The rising politician Arnold Champion-Cheney was abandoned, aged 5, by his mother Kitty when she deserted his father for his best friend, Lord Porteous. Now Arnold faces an emotional ordeal: his effervescent young wife, Elizabeth, has invited Kitty and Porteous to a house party at which Arnold’s father, Clive, also unexpectedly turns up. The reunion, though mannerly, bristles with pricking betrayals like the pin cushion upon which Kitty left Clive her curt farewell note. And Elizabeth’s rose-tinted view of Kitty and Porteous’s transgression is a precursor to the swelling passion between her and another guest, Teddy, who has a Malayan rubber farm.

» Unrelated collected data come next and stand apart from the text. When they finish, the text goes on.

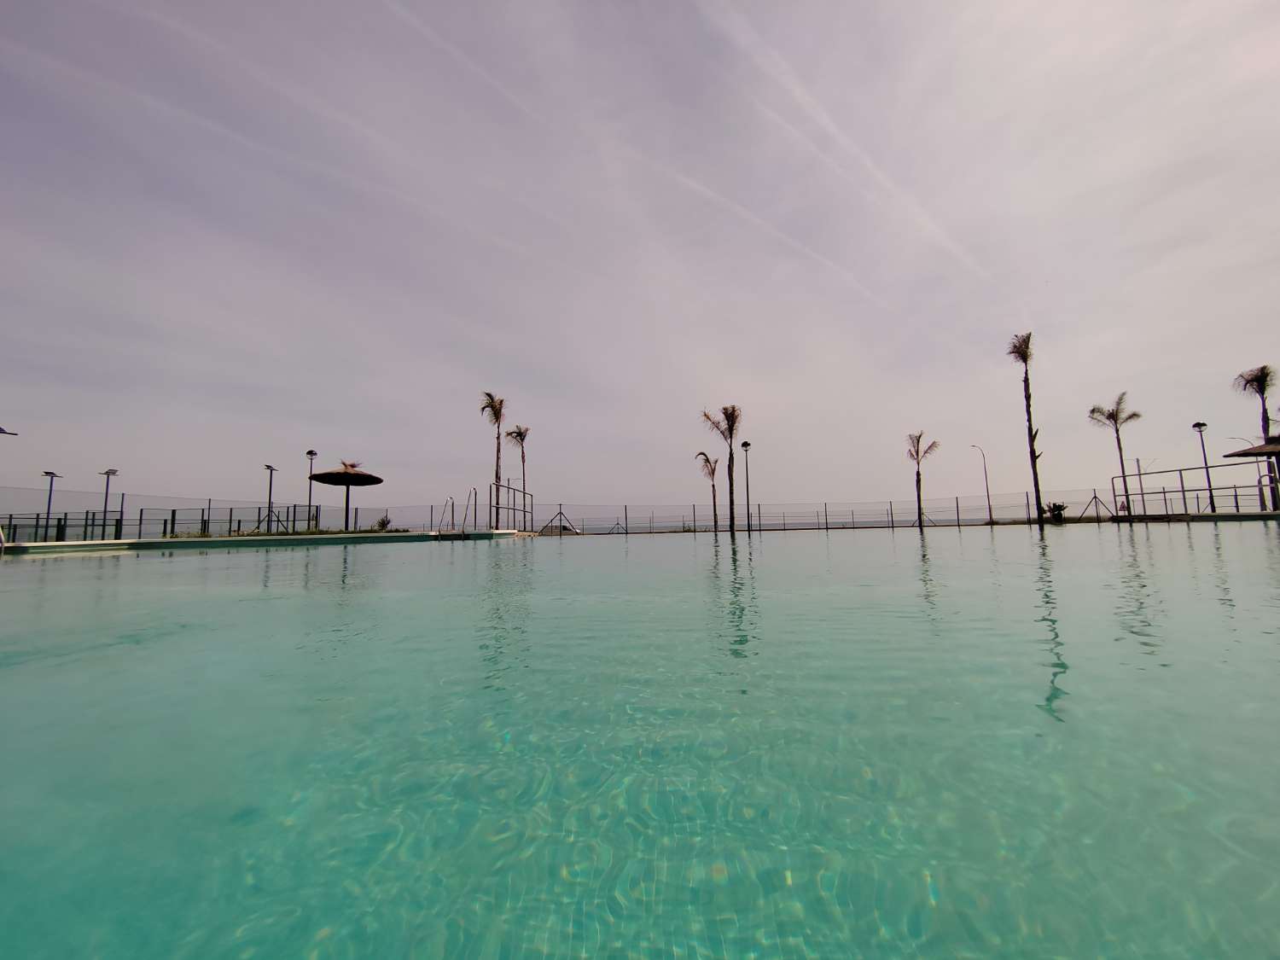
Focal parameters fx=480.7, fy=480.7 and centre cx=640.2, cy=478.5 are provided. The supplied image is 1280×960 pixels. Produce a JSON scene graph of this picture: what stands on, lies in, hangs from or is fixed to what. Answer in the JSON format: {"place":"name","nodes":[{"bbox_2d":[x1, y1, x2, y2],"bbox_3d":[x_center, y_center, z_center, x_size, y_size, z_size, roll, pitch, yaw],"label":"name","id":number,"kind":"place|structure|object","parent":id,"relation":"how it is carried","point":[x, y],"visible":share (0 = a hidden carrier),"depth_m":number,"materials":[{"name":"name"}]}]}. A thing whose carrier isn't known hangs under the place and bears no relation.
{"place":"outdoors","nodes":[
{"label":"outdoors","id":0,"kind":"place"},
{"bbox_2d":[0,530,523,553],"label":"pool deck","id":1,"kind":"structure","parent":0,"point":[171,541],"materials":[{"name":"grey concrete"}]},
{"bbox_2d":[0,425,17,435],"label":"lamp","id":2,"kind":"object","parent":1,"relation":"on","point":[1,431],"visible":1,"depth_m":13.20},
{"bbox_2d":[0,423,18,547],"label":"lamp post","id":3,"kind":"object","parent":1,"relation":"on","point":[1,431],"visible":0.98,"depth_m":12.15,"materials":[{"name":"metal"}]},
{"bbox_2d":[40,470,61,540],"bbox_3d":[-22.924,1.080,18.618,0.547,2.816,0.478,-1,-6,1],"label":"lamp post","id":4,"kind":"object","parent":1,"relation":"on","point":[49,503],"visible":0.85,"depth_m":18.64,"materials":[{"name":"metal"}]},
{"bbox_2d":[98,466,118,536],"bbox_3d":[-20.856,0.986,18.790,0.623,2.918,0.484,-1,-6,1],"label":"lamp post","id":5,"kind":"object","parent":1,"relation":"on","point":[112,472],"visible":0.88,"depth_m":18.80,"materials":[{"name":"metal"}]},
{"bbox_2d":[0,501,320,542],"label":"fence","id":6,"kind":"object","parent":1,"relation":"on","point":[165,522],"visible":0.78,"depth_m":17.76,"materials":[{"name":"black metal"}]},
{"bbox_2d":[262,463,277,532],"bbox_3d":[-18.134,0.991,23.473,0.596,3.451,0.544,-1,-6,1],"label":"lamp post","id":7,"kind":"object","parent":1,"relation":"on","point":[271,472],"visible":0.9,"depth_m":23.48,"materials":[{"name":"black metal"}]},
{"bbox_2d":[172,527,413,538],"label":"grass strip","id":8,"kind":"object","parent":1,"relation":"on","point":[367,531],"visible":0.35,"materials":[{"name":"green plant"}]},
{"bbox_2d":[304,448,317,529],"bbox_3d":[-16.376,0.689,23.836,0.562,4.373,0.540,-1,-6,1],"label":"lamp post","id":9,"kind":"object","parent":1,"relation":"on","point":[311,452],"visible":0.85,"depth_m":23.84,"materials":[{"name":"black metal"}]},
{"bbox_2d":[308,462,383,530],"bbox_3d":[-12.453,0.874,20.391,2.783,3.067,2.790,-1,-6,1],"label":"thatched umbrella","id":10,"kind":"object","parent":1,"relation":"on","point":[332,474],"visible":0.99,"depth_m":20.25,"materials":[{"name":"brown wicker"}]},
{"bbox_2d":[372,514,392,530],"bbox_3d":[-11.958,2.158,22.231,0.986,0.901,0.972,-1,-6,1],"label":"shrub","id":11,"kind":"object","parent":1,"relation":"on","point":[382,526],"visible":0.73,"depth_m":22.13,"materials":[{"name":"green plant"}]},
{"bbox_2d":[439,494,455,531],"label":"pool ladder","id":12,"kind":"object","parent":1,"relation":"on","point":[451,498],"visible":0.94,"depth_m":20.17,"materials":[{"name":"silver metal"}]},
{"bbox_2d":[491,481,534,532],"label":"metal railing","id":13,"kind":"object","parent":1,"relation":"on","point":[497,503],"visible":0.86,"depth_m":19.99,"materials":[{"name":"metal"}]},
{"bbox_2d":[0,0,1279,526],"label":"sky","id":14,"kind":"structure","parent":0,"point":[8,410],"materials":[{"name":"grey"}]},
{"bbox_2d":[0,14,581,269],"label":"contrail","id":15,"kind":"object","parent":14,"relation":"in","point":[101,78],"visible":0.92,"materials":[{"name":"white"}]},
{"bbox_2d":[380,0,923,321],"label":"contrail","id":16,"kind":"object","parent":14,"relation":"in","point":[806,248],"visible":0.93,"materials":[{"name":"white"}]},
{"bbox_2d":[693,0,1000,301],"label":"contrail","id":17,"kind":"object","parent":14,"relation":"in","point":[881,176],"visible":0.91,"materials":[{"name":"white"}]},
{"bbox_2d":[0,522,1279,959],"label":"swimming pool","id":18,"kind":"structure","parent":0,"point":[377,563],"materials":[{"name":"liquid"}]},
{"bbox_2d":[1039,511,1279,522],"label":"pool deck","id":19,"kind":"structure","parent":0,"point":[1276,514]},
{"bbox_2d":[1108,461,1278,515],"bbox_3d":[21.352,0.408,17.862,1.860,1.964,5.883,-1,-6,1],"label":"metal railing","id":20,"kind":"object","parent":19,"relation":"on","point":[1140,474],"visible":0.89,"depth_m":18.54,"materials":[{"name":"metal"}]},
{"bbox_2d":[1190,419,1215,511],"bbox_3d":[25.507,-0.486,21.740,0.593,4.331,0.524,-1,-6,1],"label":"lamp post","id":21,"kind":"object","parent":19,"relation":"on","point":[1199,426],"visible":0.93,"depth_m":21.73,"materials":[{"name":"black metal"}]},
{"bbox_2d":[1221,435,1279,509],"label":"thatched umbrella","id":22,"kind":"object","parent":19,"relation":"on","point":[1241,452],"visible":0.92,"depth_m":18.61,"materials":[{"name":"brown wicker"}]},
{"bbox_2d":[1256,462,1279,510],"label":"pool ladder","id":23,"kind":"object","parent":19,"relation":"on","point":[1259,485],"visible":0.99,"depth_m":15.54,"materials":[{"name":"silver metal"}]},
{"label":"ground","id":24,"kind":"structure","parent":0},
{"bbox_2d":[477,390,506,527],"bbox_3d":[-7.905,-1.053,25.948,1.888,7.870,1.847,-5,-7,35],"label":"palm tree","id":25,"kind":"object","parent":24,"relation":"on","point":[497,412],"visible":0.9,"depth_m":26.00,"materials":[{"name":"brown plant"}]},
{"bbox_2d":[504,424,529,517],"bbox_3d":[-7.914,-0.224,31.145,1.791,7.028,1.759,-5,-7,33],"label":"palm tree","id":26,"kind":"object","parent":24,"relation":"on","point":[518,433],"visible":0.85,"depth_m":31.25,"materials":[{"name":"brown plant"}]},
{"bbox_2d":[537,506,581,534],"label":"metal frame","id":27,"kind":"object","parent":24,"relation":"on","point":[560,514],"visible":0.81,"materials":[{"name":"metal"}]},
{"bbox_2d":[693,450,720,530],"bbox_3d":[4.297,0.842,30.103,1.750,5.485,1.851,-5,-7,31],"label":"palm tree","id":28,"kind":"object","parent":24,"relation":"on","point":[711,468],"visible":0.97,"depth_m":30.09,"materials":[{"name":"brown plant"}]},
{"bbox_2d":[700,403,742,533],"bbox_3d":[4.172,-0.507,23.437,2.369,6.764,2.293,-5,-7,34],"label":"palm tree","id":29,"kind":"object","parent":24,"relation":"on","point":[730,428],"visible":0.98,"depth_m":23.46,"materials":[{"name":"brown plant"}]},
{"bbox_2d":[739,440,752,533],"bbox_3d":[5.080,0.439,22.905,0.584,4.417,0.578,-1,-6,1],"label":"lamp post","id":30,"kind":"object","parent":24,"relation":"on","point":[746,445],"visible":0.98,"depth_m":22.91,"materials":[{"name":"black metal"}]},
{"bbox_2d":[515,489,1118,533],"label":"fence","id":31,"kind":"object","parent":24,"relation":"on","point":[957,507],"visible":0.82,"depth_m":25.43,"materials":[{"name":"metal"}]},
{"bbox_2d":[905,430,942,528],"bbox_3d":[16.402,0.003,27.766,2.268,5.894,2.363,-5,-7,34],"label":"palm tree","id":32,"kind":"object","parent":24,"relation":"on","point":[918,442],"visible":0.99,"depth_m":27.86,"materials":[{"name":"brown plant"}]},
{"bbox_2d":[970,444,992,523],"bbox_3d":[24.874,0.584,35.094,0.925,6.054,0.472,1,-6,-13],"label":"street lamp","id":33,"kind":"object","parent":24,"relation":"on","point":[986,487],"visible":0.98,"depth_m":35.01,"materials":[{"name":"metal"}]},
{"bbox_2d":[1005,331,1045,526],"bbox_3d":[16.828,-2.282,20.873,1.436,8.784,1.428,-5,-7,32],"label":"palm tree","id":34,"kind":"object","parent":24,"relation":"on","point":[1037,491],"visible":0.97,"depth_m":20.79,"materials":[{"name":"brown plant"}]},
{"bbox_2d":[1044,500,1068,522],"bbox_3d":[19.209,1.531,22.268,1.057,0.986,1.057,-1,-6,1],"label":"shrub","id":35,"kind":"object","parent":24,"relation":"on","point":[1058,507],"visible":0.84,"depth_m":22.10,"materials":[{"name":"green plant"}]},
{"bbox_2d":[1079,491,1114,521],"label":"fence brace","id":36,"kind":"object","parent":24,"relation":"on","point":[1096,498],"visible":0.87,"depth_m":23.12,"materials":[{"name":"metal"}]},
{"bbox_2d":[1087,390,1143,515],"bbox_3d":[27.413,-1.429,27.566,2.443,7.231,2.531,-6,-8,37],"label":"palm tree","id":37,"kind":"object","parent":24,"relation":"on","point":[1111,418],"visible":0.96,"depth_m":27.64,"materials":[{"name":"brown plant"}]},
{"bbox_2d":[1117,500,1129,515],"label":"person","id":38,"kind":"object","parent":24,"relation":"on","point":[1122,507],"visible":0.63,"depth_m":21.62},
{"bbox_2d":[1233,363,1279,507],"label":"palm tree","id":39,"kind":"object","parent":24,"relation":"on","point":[1262,369],"visible":0.86,"depth_m":22.46,"materials":[{"name":"plant"}]}
]}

With coolness and some cruelty Maugham maps out the fate that might easily await Elizabeth if she treads the same path as Kitty. Numerous parallels are drawn between the two women, neatly underlined in Church’s production. The girlish flirtations of Charity Wakefield’s Elizabeth are mirrored in those of Susan Hampshire’s blowsy, glittery Kitty; yet in the older woman, Maugham mercilessly indicates, they are sad and ludicrous. She is, as David Yelland as her former husband declares, “a silly worthless woman”, whose “soul is as thickly rouged as her face”. What’s more, she has ruined the career of Philip Voss’s grumpy, boozy Porteous with scandal and left her son Arnold (Richard Lintern) with a hunger for propriety that has led him to regard his trophy wife Elizabeth as part of the antique furniture he keeps arranging.
The attack on Kitty makes uncomfortable listening, verging on the misogynistic, as does the implication that Elizabeth is erotically attracted to Teddy’s avowal that if she should ever play him false he will black her eyes. But, in its evocation of the wounds we inflict on others and ourselves in the pursuit of love, Maugham’s play is achingly enduring.